I circuiti ufficiali operano inoltre una doppia emarginazione nei riguardi della donna operatrice visiva: la prima in quanto donna col suo patrimonio di linguaggio diverso, di immagini e insomma di cultura tradizionalmente «negata»; l’altra in quanto «artista» come vorrebbero che fossimo, cioè col cliché del personaggio scomodo e bohémien che sta al di fuori della società e vive d’ispirazione. Nei casi in cui la donna è «inserita» nel campo delle arti visive ha funzioni di contorno, ad esempio nel cinema, nel teatro, o alla TV, sarà assistente scenografa oppure costumista (è un lavoro che somiglia a quello della sarta, quindi prettamente femminile) o truccatrice, trovarobe, etc. Nella grafica, nel design, nell’architettura non c’è quasi spazio per le donne e lo stesso si può dire per l’insegnamento nelle accademie di belle arti o negli istituti d’arte.

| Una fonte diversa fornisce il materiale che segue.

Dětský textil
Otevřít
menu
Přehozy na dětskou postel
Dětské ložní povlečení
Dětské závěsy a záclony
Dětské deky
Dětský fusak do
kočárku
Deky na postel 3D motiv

Le strutture istituzionali cioè enti locali o statali, scuole, sindacati, le diverse forme di associazionismo di base, partiti politici, etc. non fanno nulla per superare questa massiccia discriminazione: e la politica culturale attuale col suo ottuso immobilismo rimane chiusa alle tendenze nuove, e ha al massimo un’atteggiamento paternalistico nel dedicare qualche rassegna d’arte alla donna, sollecitando squallidi dibattiti. Eppure noi donne, nell’incessante ricerca che stiamo conducendo all’interno della nostra cultura ritrovata, abbiamo sviluppato delle possibilità espressive straordinarie e di segno assolutamente nuovo, nel senso di una rottura decisa con l’universo urbano, con la standardizzazione e la commercializzazione, con la società altamente tecnicizzata che soffoca la libertà e la spontaneità dell’evento poetico e artistico.